Не поздоровавшись, он кинулся к отцу, окольцевал его мускулистыми руками и чуть не задушил в объятьях.
— Наша взяла! Говорил же я тебе, глухарю, что наша возьмёт, а ты не верил! — воскликнул Шмулик с победительным восторгом. — Ты что, как будто этому и не рад? Лицо кислое, как простокваша.
— Рад, что ты на свободе, хотя тебя и узнать нельзя, встретил бы на улице — прошел бы мимо, — уклонился от ответа отец. — Ты вроде как помолодел и постройнел.
— На свежем воздухе, в хвойном лесу, под усиленным конвоем каждый за такой срок помолодеет. А как ты? Как моя сестрица? Где наш славный работяга Юлюс? Один работаешь? За три года у меня столько вопросов накопилось! Ужас! Жизни не хватит, чтобы все задать и получить на них толковый ответ.
— Как мы? Живём, — ответил отец. — Работаем. Хенка, как тебе известно, служит у стариков Коганов. Ну, у тех, которые когда-то владели бензоколонкой. Только вечером придёт.
— Тянет её к буржуям.
Отец сделал вид, что не расслышал выпад шурина, и продолжил:
— У меня новый подмастерье — беженец из Польши. Мейлах Цукерман. Юлюса призвали в армию.
— В какую?
— В литовскую.
— Такой армии больше нет. Забудь! Её командующий дал дёру, солдаты разбрелись по домам. Но ты, видно, так увяз в своём шитье, так им занят, что не знаешь, какие важные события происходят прямо у тебя под носом.
— Что-то знаю, чего-то не знаю, — не обиделся отец. — Командующие и президенты, по правде говоря, меня никогда не интересовали. Это не моя, Шмулик, клиентура. Но не будем больше обо мне. Я такой, какой есть, и другим, наверное, не стану. Ты лучше расскажи, чем теперь сам будешь заниматься.
Отец мог бы и не спрашивать. По бравурному тону и хорошему настроению Шмулика он с первого мгновения понял, что тот к нему больше не вернётся, а станет подмастерьем у новой власти, будет шить по её крою. Отец вдруг с обидой вспомнил жену, которая ездила на свидание к брату в колонию строгого режима и, вернувшись домой, наплела, фантазёрка, с три короба — будто Шмулик через перелётных птиц шлёт из-за решётки всем привет и жутко скучает по иголке с ниткой и напёрстку, а он, дурак, ей поверил.

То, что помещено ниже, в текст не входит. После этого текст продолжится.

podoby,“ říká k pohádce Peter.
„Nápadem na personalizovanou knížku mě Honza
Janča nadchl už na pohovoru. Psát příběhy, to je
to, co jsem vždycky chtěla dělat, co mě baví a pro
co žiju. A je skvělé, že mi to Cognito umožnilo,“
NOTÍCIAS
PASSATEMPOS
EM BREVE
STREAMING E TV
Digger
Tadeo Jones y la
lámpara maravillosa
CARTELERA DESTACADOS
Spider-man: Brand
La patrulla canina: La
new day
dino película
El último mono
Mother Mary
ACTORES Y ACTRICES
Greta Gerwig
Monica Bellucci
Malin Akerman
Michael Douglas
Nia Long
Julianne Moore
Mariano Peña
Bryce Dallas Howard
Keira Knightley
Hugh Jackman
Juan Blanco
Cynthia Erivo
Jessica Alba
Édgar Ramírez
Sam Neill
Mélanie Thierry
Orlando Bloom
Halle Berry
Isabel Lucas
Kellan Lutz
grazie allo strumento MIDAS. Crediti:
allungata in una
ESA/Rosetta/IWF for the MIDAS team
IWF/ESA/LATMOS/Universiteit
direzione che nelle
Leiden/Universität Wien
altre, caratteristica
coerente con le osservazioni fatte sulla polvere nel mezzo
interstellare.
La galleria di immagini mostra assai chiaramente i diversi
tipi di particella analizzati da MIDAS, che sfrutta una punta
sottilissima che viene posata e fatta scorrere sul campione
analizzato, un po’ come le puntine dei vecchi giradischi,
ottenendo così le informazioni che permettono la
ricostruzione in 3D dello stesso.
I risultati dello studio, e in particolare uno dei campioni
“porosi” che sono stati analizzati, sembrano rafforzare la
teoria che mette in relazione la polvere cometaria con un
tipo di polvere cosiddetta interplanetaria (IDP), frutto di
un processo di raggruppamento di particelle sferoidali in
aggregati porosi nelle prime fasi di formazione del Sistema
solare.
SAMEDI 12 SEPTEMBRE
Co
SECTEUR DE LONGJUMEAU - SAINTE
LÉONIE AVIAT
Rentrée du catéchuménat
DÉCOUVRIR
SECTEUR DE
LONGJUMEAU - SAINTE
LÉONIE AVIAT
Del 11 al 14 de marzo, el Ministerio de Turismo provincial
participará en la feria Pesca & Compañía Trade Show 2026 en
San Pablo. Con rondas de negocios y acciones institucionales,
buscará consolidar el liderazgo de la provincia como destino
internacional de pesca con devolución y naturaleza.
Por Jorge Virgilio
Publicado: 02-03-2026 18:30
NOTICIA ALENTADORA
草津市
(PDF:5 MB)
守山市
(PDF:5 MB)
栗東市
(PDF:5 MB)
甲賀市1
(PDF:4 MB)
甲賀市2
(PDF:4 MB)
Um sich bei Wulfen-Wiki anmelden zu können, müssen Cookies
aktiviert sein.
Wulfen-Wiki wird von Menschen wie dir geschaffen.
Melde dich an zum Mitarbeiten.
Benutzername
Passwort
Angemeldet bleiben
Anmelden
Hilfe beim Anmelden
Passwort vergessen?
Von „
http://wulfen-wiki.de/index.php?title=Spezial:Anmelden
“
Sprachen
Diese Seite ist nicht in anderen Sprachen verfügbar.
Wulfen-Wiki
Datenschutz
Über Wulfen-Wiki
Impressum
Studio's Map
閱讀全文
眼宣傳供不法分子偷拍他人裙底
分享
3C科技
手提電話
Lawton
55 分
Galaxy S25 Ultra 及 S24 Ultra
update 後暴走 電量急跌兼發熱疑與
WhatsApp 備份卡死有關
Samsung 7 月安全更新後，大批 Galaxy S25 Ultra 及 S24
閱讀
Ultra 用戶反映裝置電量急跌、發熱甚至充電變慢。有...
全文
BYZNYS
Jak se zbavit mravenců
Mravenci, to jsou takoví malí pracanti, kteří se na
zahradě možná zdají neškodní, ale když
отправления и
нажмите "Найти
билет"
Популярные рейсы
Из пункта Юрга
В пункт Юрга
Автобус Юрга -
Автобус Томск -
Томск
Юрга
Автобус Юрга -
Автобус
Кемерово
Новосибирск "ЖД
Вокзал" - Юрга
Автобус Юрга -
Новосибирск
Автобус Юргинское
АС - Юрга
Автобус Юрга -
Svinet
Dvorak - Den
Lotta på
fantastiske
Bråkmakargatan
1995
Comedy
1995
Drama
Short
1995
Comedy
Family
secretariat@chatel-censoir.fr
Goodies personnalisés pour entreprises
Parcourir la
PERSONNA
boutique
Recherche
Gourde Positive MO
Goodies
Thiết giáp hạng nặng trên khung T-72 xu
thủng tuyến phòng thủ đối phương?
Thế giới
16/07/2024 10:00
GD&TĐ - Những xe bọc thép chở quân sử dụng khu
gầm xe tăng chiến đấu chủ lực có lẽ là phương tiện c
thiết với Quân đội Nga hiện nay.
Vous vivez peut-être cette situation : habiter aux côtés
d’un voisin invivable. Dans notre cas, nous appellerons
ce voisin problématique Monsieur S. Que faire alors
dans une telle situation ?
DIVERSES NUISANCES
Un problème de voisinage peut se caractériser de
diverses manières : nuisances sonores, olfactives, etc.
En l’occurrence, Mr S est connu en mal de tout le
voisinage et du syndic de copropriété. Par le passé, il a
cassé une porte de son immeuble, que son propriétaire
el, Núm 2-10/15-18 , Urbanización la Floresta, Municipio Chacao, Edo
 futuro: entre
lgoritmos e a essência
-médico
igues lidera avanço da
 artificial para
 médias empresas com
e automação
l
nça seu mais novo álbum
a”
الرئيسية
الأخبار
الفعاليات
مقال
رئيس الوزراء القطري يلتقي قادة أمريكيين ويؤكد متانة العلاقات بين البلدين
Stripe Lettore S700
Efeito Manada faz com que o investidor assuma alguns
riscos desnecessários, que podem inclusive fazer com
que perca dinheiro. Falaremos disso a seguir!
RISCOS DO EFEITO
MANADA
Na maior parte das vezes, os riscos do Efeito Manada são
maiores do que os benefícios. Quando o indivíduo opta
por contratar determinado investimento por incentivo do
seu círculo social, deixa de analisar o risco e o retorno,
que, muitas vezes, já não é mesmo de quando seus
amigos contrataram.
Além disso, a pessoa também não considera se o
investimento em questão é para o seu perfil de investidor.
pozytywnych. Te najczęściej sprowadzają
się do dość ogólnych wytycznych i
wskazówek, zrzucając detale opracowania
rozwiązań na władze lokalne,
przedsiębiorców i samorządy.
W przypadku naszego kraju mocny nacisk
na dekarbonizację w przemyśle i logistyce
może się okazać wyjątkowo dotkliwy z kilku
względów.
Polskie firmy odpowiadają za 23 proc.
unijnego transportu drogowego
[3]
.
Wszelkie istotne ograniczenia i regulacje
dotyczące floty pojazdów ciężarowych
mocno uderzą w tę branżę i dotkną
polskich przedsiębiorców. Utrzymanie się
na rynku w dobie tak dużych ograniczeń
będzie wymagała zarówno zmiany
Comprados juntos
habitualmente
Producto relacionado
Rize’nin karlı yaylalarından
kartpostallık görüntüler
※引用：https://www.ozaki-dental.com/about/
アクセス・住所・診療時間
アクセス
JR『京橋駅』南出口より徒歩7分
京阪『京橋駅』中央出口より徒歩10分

— Жду назначения, — гордо сказал Шмулик. — Куда партия пошлёт.
— О-о! — протянул отец, не имевший никакого представления о партиях.
— Мне сделали несколько предложений, — как бы между прочим обронил шурин. — Но я, наверное, останусь тут, в Йонаве, где ты и Хенка, где мои сёстры, отец и мать, да будет благословенна её память. Ты, Шлеймке, мне поверишь, лгуном, я думаю, меня не обзовёшь, если скажу, что последний раз я плакал в детстве. А тут стоял у её могилы, просил прощения за то, что был никудышным сыном, не проводил её в последний путь, валялся на нарах, и слёзы без остановки текли и текли у меня из глаз.
— Ангелы живут не под каждой крышей, — сказал отец. — Шейна была ангелом, поселившимся под крышей вашего дома.
— Да. Да. Всё на свете можно сменить — власть, веру, родину, мужа, жену, но мать сменить нельзя, — с пафосом ответил Шмулик.
— Будь моя воля, я вообще ничего не менял бы. Пусть было бы так, как есть. Как говаривал один мой клиент, будет лучше, но хорошо никогда не будет. — Отец помолчал и, почувствовав, что нетерпеливый Шмулик спешит, сказал: — Как только тебя куда-нибудь назначат, сразу дай знать. Мы ведь всё-таки родственники.
Новый порядок для всех жильцов нашего дома наглядно начался с того, что власти вменили в обязанность всем домовладельцам, даже тем, кто жил в таком скромном домишке, как бабушка Роха, вывешивать по праздникам не старый, упразднённый государственный флаг Литвы, а новый — одноцветный, красный, с серпом и молотом.
Спрос на красные полотнища в магазинах так подскочил, что на всех их не хватало, и жители Йонавы вынуждены были ездить за покупкой даже в соседние города.
Впервые всё наше местечко сплошь покраснело в холодный ноябрьский день 1940 года, когда покорённая Литва первый раз праздновала годовщину Октябрьской революции. Красные флаги полыхали на всех домах и зданиях, не считая Большой синагоги и костёла.
Отправляясь в канун праздника ранним сумрачным утром в школу, я увидел, как дворник Антанас, отец Юлюса, вставляет над галантерейным магазином Эфраима Каплера в пустующий рожок флагштока древко красного флага и смачно сплёвывает на заледеневший тротуар.